Key point here is relatively. Yes, both are less adorned along the middle... but where Chrysler building is just a bunch of squares, Gothic buildings are far more elegant.
I think
@Aldarion's point is valid, here. I'll additionally note that it's a bit unfair to dismiss the decorative elements of the Gothic style as being mostly just structural. Certainly, that practicality and the nature of the materials and the techniques played a role... but that certainly doesn't cover all of it. For instance, all those gargoyles often served a practical purpose (spouting drain-water), but those spouts didn't
have to be decorative. Yet they were. That was a deliberate choice. (And we see that purely aesthetical motivation reflected in the eagles jutting out of the Chrysler building's top section. Again: it's so pleasing to us because it's functionally an updated version of a pretty traditional design.)
In the same way, one may well prefer neo-classical architecture, which has its own way of "instantiating", as it were, timeless forms that are always pleasing to the human eye. But note how those, too, have many purely decorative elements. "Greebly bits". Just look at the top of a pillar in such a design, and you'll soon see it. Just as you can see it in ancient temples. When you remove all such "useless" decoration, the style rapidly loses much of it appeal. If you then also abandon the traditional commitment to the right
proportions.... well, then you get the kind of oppressive, concrete-built
imitation bullshit that the likes of Hitler wanted to put everywhere. (Hitler, of course, was a product of Modernity if ever there was one!)
Deliberately making somehing
beautiful in't something superfluous. It's actually a vital element of what makes a building
useful. Modernists fail to understand this. They also refuse to accept that certain things are
inherently beautiful to (sane) humans; that certain shapes and alignments and proportions are
objectively superior. This combination of stupidity and willful blindness has produced the ugliest, least useful architecture ever made in human history.
A hut made of sticks and mud in the heart of the Congo is more aesthetically pleasing than a brutalist abomination.
why are you so fascinated by gothic architecture?
Gothic buildings were designed to convey a specific set of emotions, to evoke the wonder of God in those who beheld them, and in general, they were sucsessful.
Just to add a bit of a tangent to this: the Gothic style is particularly close to the heart of Western traditionalists because it is the defining style of our civilisation. Neo-Classical, for instance, is absolutely stunning, but is still derived from (as the name implies!) the style of the preceding Classical civilisation. The Gothic style is
ours. It is a cultural expression of our aesthetic values. And our aesthetic values are ultimately derived from our more fundamental conceptions of what is inherently meaningful and important.
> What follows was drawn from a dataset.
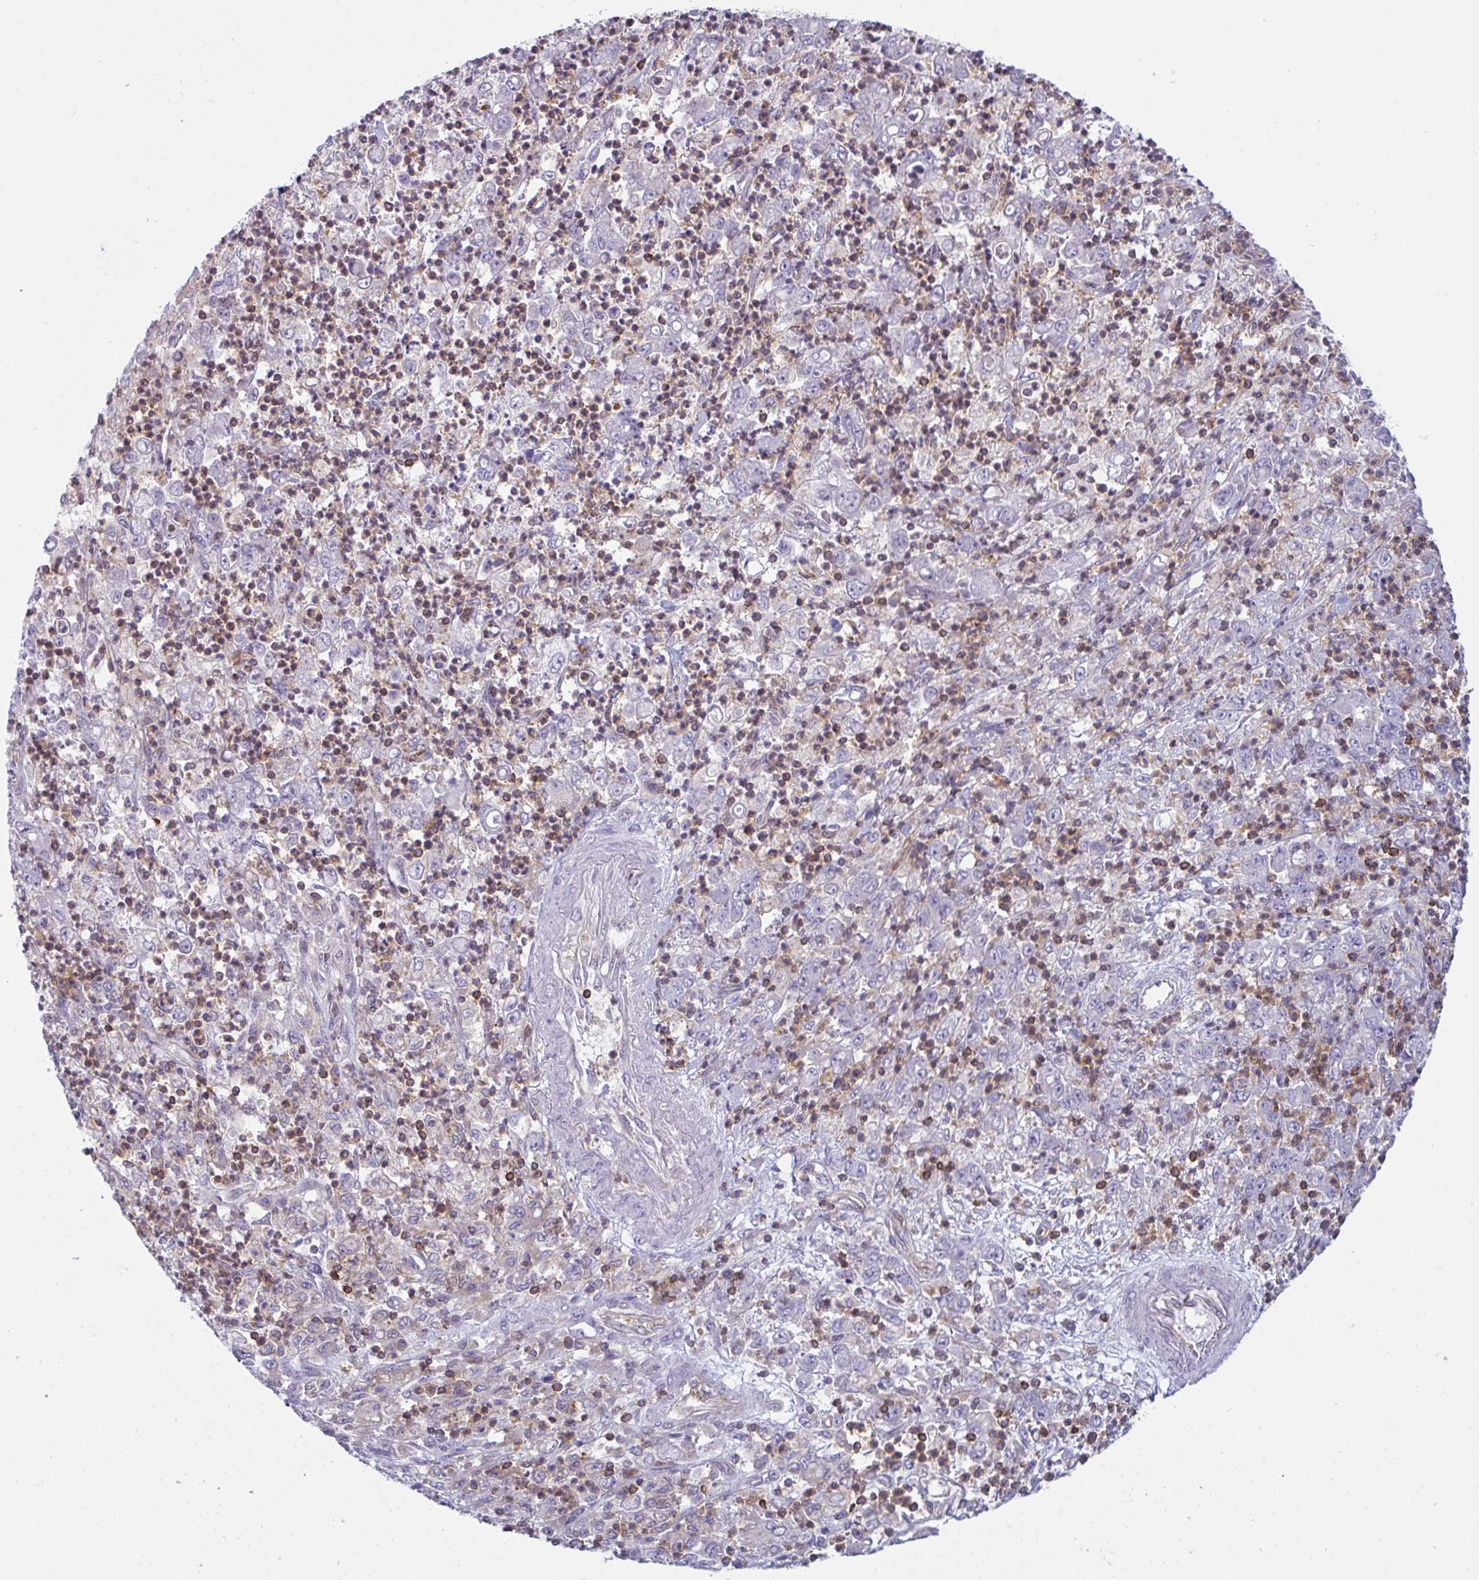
{"staining": {"intensity": "negative", "quantity": "none", "location": "none"}, "tissue": "stomach cancer", "cell_type": "Tumor cells", "image_type": "cancer", "snomed": [{"axis": "morphology", "description": "Adenocarcinoma, NOS"}, {"axis": "topography", "description": "Stomach, lower"}], "caption": "Tumor cells show no significant protein positivity in stomach adenocarcinoma. The staining was performed using DAB (3,3'-diaminobenzidine) to visualize the protein expression in brown, while the nuclei were stained in blue with hematoxylin (Magnification: 20x).", "gene": "TSC22D3", "patient": {"sex": "female", "age": 71}}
Oswald Spengler, by the way, observed that the Gothic cathedral, seen from within, resembles the forest. The tall trees and their high branches, reflected in stone. He views the forest as the sacred place of our most ancient ancestors, and tells us that the shape of the forest will always have a special meaning for us because of it. Our aesthetics express our heart-felt sense of home, and of familiarity, and of our deepest connection to something holy.
What the fuck does a block of concrete express, huh?